Nvidia, Tesla, Microsoft, Alphabet, Meta, Apple, Amazon, otherwise known as the “Magnificent 7”, have clinched huge popularity among everyday investors in recent years. These are a cohort of very influential tech stocks and their soaring valuations have contributed to more than half of all S&P 500 gains since 2023. This veneer of dominance has convinced many that AI is not only the “future”, but the safest bet in the market.
Unfortunately, this mentality appeared awfully familiar, and many began to notice. When a handful of giants account for nearly all of the market growth, history informs us about one thing: we are simply no longer looking at a technological revolution alone, but perhaps a potential bubble.
Many investors lately are becoming convinced of the circular “ouroboros economy”, and they do have a reasonable basis.
“It would be like the equivalent of saying, if I gave $100 to you and you gave $100 back to me. Are we creating anything or are we just shifting the money back and forth?” Dylan Jennings, instructor of economics, observed.
Likewise, Nvidia in 2025 reached a record $5 trillion market capitalization by essentially bankrolling its own customers. Through the process of “Vendor Financing” , Nvidia and major cloud hyperscalers invest billions into AI startups like OpenAI, who then use those very funds to rent compute capacity or buy chips from their investors. This so-called investment-for-hardware swap weaves an illusion of breakneck revenue growth that ignores something crucial. OpenAI’s spending commitments have reached $1.4 trillion over the next eight years, while its annualized revenue at the end of 2025 was just a fraction of that, at approximately $20 billion.

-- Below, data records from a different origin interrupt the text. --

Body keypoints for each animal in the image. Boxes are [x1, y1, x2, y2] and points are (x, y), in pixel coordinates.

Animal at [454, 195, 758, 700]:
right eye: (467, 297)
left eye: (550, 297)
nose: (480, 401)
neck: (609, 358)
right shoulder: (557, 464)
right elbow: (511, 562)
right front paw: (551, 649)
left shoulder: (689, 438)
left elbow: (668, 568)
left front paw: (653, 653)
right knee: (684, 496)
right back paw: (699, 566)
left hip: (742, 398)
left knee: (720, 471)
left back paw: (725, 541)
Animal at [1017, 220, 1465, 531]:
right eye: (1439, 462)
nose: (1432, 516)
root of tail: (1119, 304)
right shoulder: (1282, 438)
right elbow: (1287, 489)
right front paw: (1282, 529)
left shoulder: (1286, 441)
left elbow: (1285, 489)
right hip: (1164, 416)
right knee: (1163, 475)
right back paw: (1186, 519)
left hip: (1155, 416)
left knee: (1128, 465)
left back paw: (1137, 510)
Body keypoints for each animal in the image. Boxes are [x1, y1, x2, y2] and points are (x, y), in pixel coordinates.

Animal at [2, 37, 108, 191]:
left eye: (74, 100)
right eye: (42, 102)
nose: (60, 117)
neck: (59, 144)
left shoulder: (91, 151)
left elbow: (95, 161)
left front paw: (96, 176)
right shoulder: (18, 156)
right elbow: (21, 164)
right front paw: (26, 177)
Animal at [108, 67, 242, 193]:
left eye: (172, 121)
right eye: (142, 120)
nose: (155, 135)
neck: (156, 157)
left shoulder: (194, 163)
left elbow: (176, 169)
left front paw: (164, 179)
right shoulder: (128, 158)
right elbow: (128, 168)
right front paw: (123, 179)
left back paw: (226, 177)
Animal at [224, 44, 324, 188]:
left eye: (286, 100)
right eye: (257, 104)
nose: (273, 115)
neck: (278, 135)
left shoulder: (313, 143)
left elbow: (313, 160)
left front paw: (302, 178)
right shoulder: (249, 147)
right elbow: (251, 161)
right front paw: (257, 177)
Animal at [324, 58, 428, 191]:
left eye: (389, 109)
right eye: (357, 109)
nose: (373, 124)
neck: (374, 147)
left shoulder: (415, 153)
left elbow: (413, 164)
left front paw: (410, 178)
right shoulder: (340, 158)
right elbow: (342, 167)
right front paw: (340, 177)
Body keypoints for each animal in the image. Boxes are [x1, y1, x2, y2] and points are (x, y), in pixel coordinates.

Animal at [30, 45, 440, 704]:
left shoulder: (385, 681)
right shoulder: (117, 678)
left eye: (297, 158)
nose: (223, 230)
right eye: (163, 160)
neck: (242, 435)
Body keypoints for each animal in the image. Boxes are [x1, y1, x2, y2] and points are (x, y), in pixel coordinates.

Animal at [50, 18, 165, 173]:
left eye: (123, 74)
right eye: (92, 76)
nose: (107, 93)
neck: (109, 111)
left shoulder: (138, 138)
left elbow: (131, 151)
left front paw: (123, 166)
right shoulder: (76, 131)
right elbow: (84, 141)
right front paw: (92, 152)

“It seems kind of implausible that these companies will meet the spending, revenue, and loan commitments they have announced,” Jennings emphasized.
From the very beginning, Wall Street and the finance world treated AI as a stairway towards superhuman intelligence. However, the view from technical research and the lab is far more grounded.

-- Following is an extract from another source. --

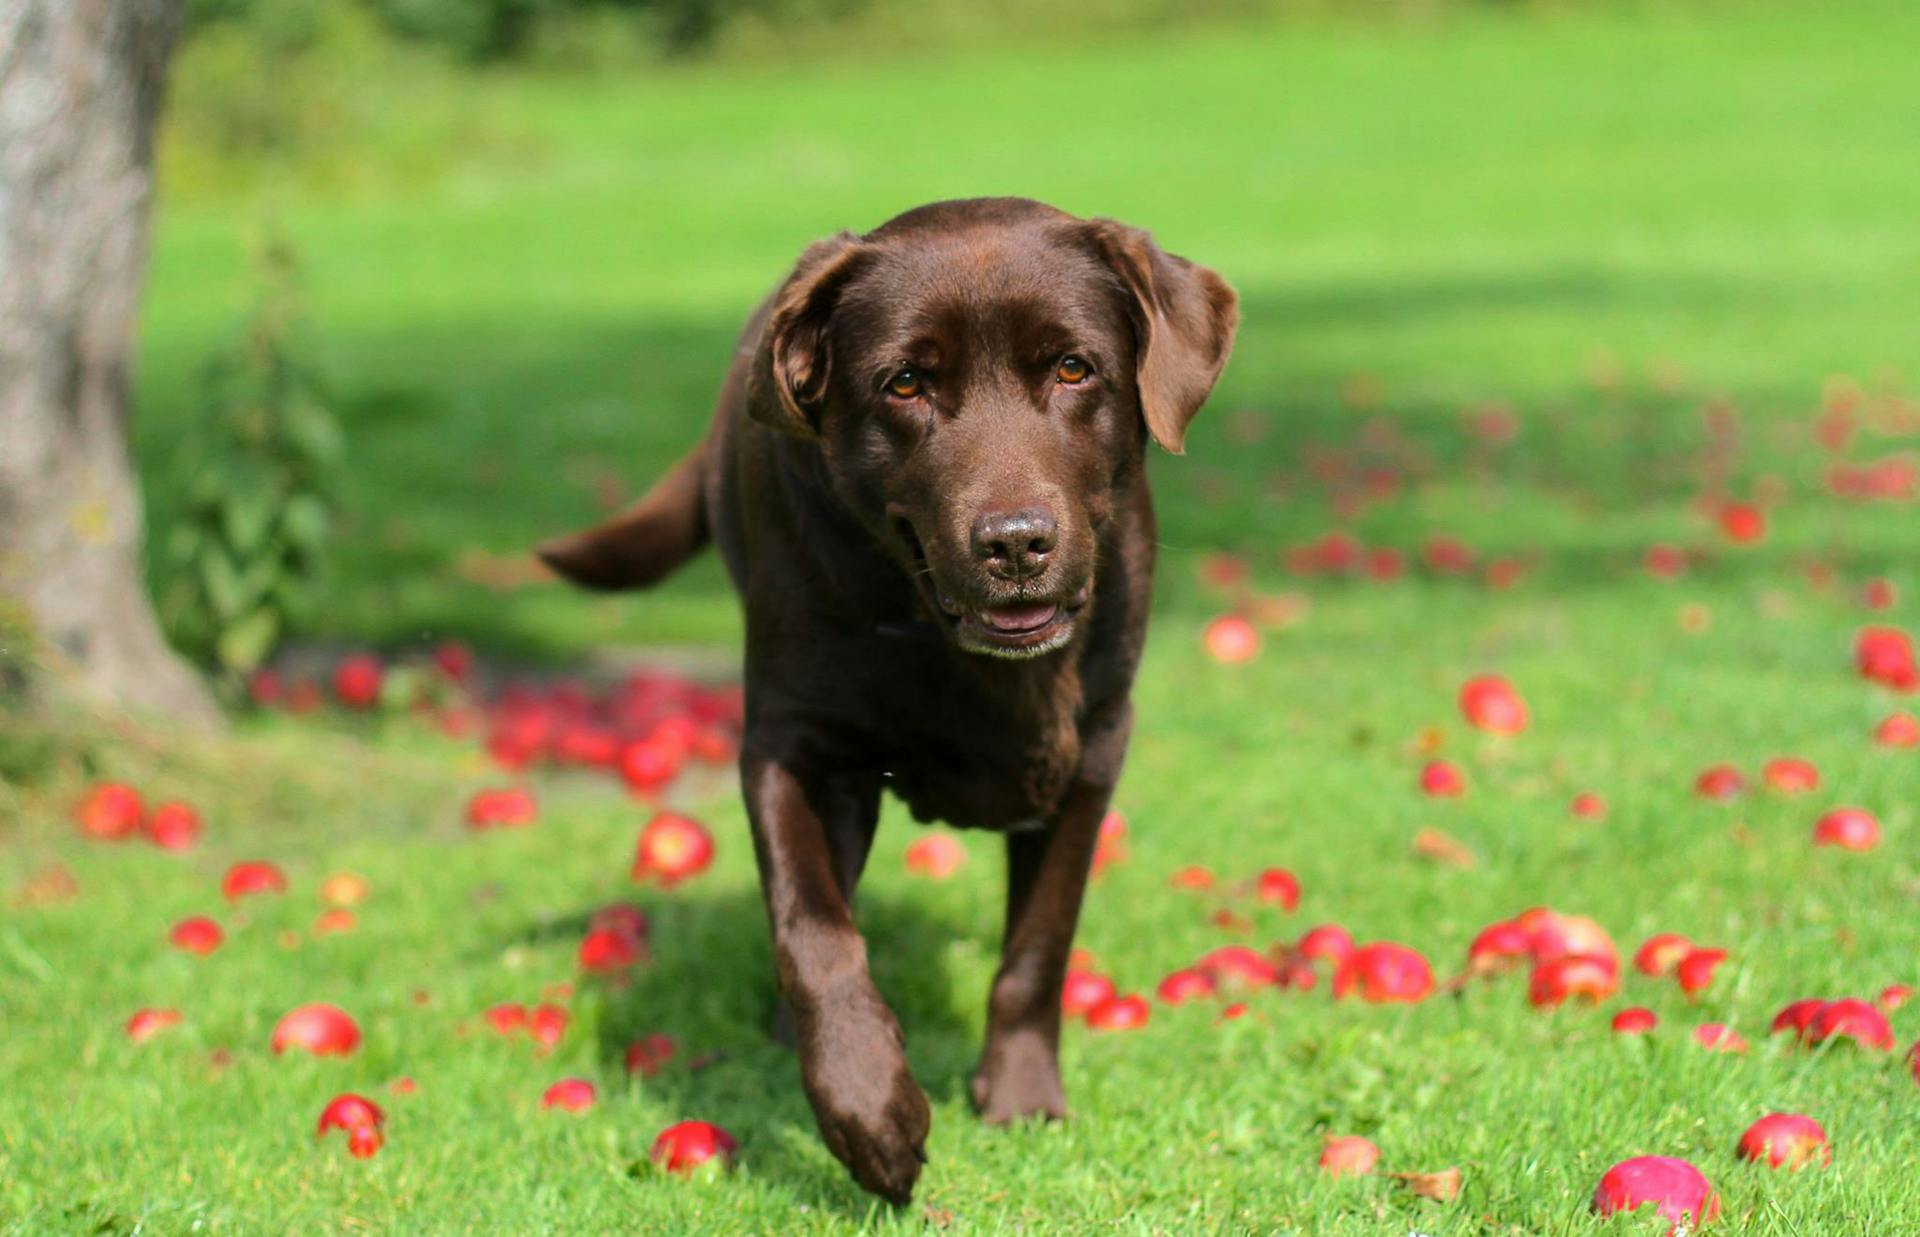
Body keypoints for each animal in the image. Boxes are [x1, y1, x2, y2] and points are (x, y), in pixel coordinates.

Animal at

“AI is appearing more and more like a hype now. Our expectation is higher than the actual value” computer science instructor Hazem Saleh noted, contending that “many companies today inflate their branding by claiming to use AI when they are merely repackaging older automation systems.”
Indeed, this AI branding mirrors what occurred in the late 1990s, when many firms began adding “.com” to their names to spike their stock prices.

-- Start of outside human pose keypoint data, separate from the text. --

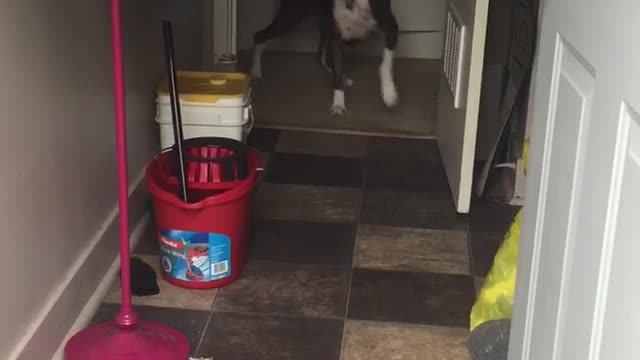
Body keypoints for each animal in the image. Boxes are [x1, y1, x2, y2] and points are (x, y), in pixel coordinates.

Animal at [249, 0, 396, 115]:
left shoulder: (391, 27)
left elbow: (385, 64)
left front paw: (389, 93)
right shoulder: (336, 36)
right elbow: (337, 69)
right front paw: (338, 102)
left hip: (317, 24)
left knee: (320, 55)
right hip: (290, 17)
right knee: (259, 36)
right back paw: (255, 71)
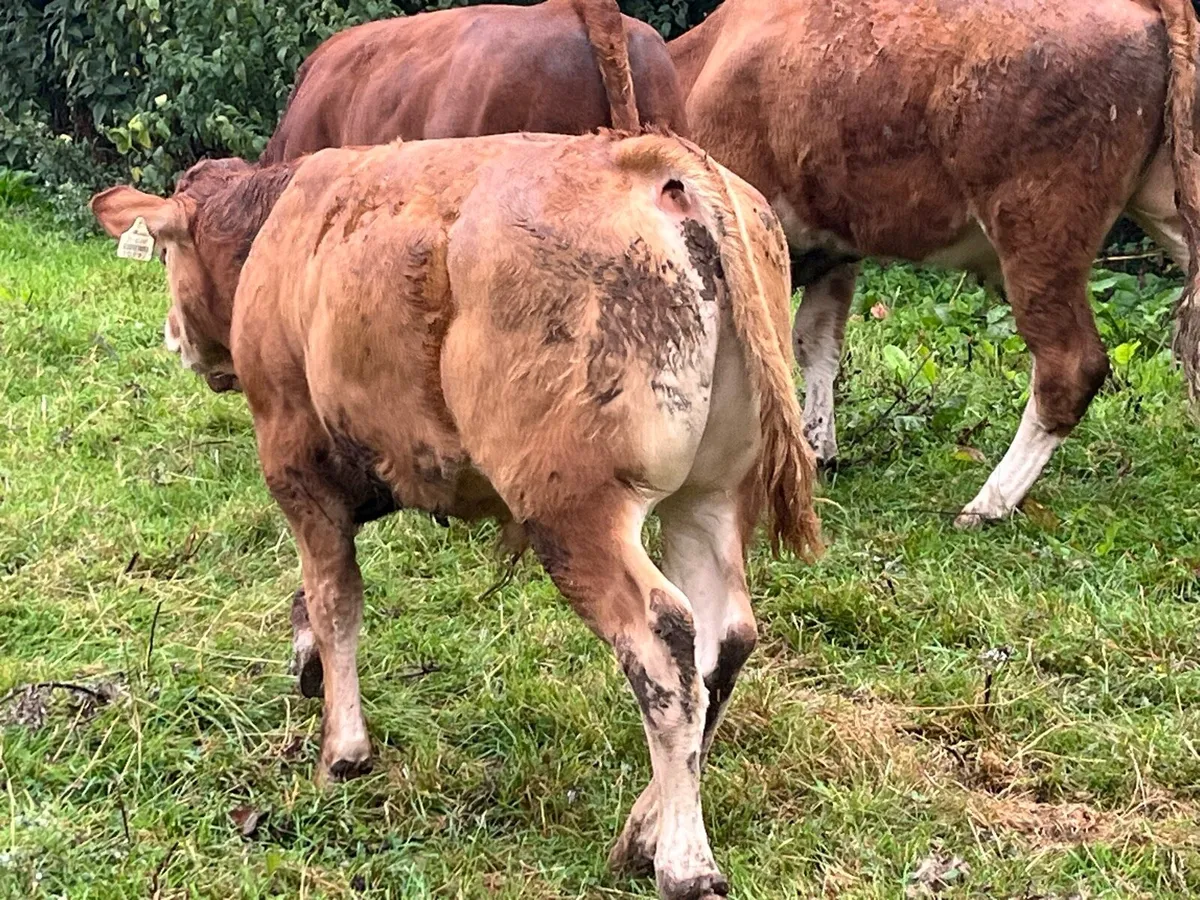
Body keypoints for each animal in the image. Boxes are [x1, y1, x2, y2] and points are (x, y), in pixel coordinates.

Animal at [90, 130, 822, 899]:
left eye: (168, 255)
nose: (173, 336)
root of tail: (655, 164)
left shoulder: (294, 457)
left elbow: (333, 595)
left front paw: (342, 749)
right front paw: (308, 664)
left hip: (575, 509)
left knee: (665, 645)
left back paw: (683, 861)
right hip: (708, 497)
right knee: (724, 639)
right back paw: (642, 829)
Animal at [669, 0, 1200, 527]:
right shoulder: (836, 245)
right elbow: (815, 343)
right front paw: (817, 448)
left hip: (1039, 221)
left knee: (1070, 365)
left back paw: (988, 504)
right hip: (1165, 203)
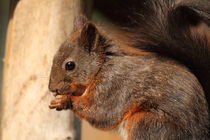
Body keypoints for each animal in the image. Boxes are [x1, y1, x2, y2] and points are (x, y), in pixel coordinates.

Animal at [48, 0, 210, 139]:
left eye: (70, 65)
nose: (52, 89)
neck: (103, 66)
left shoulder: (113, 87)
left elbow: (99, 112)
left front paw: (64, 100)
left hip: (147, 122)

It is also worthy to note that training GPT-3 cost roughly $4.6 million, GPT-4 with more than $100 million, and GPT-5 is projected to cost in the billions. This tells us that while the reported capability improvements between models remain relatively stagnant, the jump in cost is huge in comparison. This is also happening against the backdrop of MIT Sloan’s 2024 study showing that around 95 percent of businesses implementing AI have not seen quantifiable productivity gains. When the costs rise exponentially and the returns rise marginally, speculative inflation is the answer.
Speaking of the 1990s, It is pretty well-known that the “dot-com” bubble has been serving as a parallel. In fact, both moments are built on technological promises, both moments saw exaggerated market concentration where a tiny group of companies drove majority gains. Yet another similar parallel is frequently ignored: The Nifty Fifty, a group of established bluechip stocks in the 70s.
Unlike the dot-com which consisted of fantasy startups with no revenues, both the Nifty Fifty and the Mag 7 are composed of very well-known, dominant businesses. Firms like IBM, Polaroid and Coca-cola were called “One Decision” stocks that a no-brainer investor could put their money into. Similarly, the Mag 7 was treated by investors in this manner in recent years.
The Nifty Fifty also experienced extreme market concentration, with its top five performers making up about 25% of the S&P 500 index. Similarly, the top 5 stocks in Mag 7 accounted for roughly 28% of the S&P 500 at the end of last year.
To add on to this, the irrational valuations also serve as a striking parallel, with an average P/E(Price-to-Earning: how much investors pay for $1 earning) ratio of 42x for Nifty Fifty and around 53x for Mag 7: Both well beyond index average.
Even if AI does not collapse in a dramatic bubble, “there has to be some sort of correction, because the current valuations far outpace real revenue.” Jennings argued. AI related companies account for an estimated 40 to 50 percent of recent GDP growth. If AI spending cools down, and it inevitably will unless revenue rises to meet it, then the overall GDP growth could flatten or even turn negative, setting off a chain reaction of layoffs with the tech companies cutting their spending, local businesses losing income from those workers, and service industries contract. “The stock market could realistically face a 20 to 25 percent decline in tech-heavy indices like the NASDAQ.” Jennings speculates. “Much like the dot-com bubble, the technology will survive, but many of today’s highly valued companies may not.”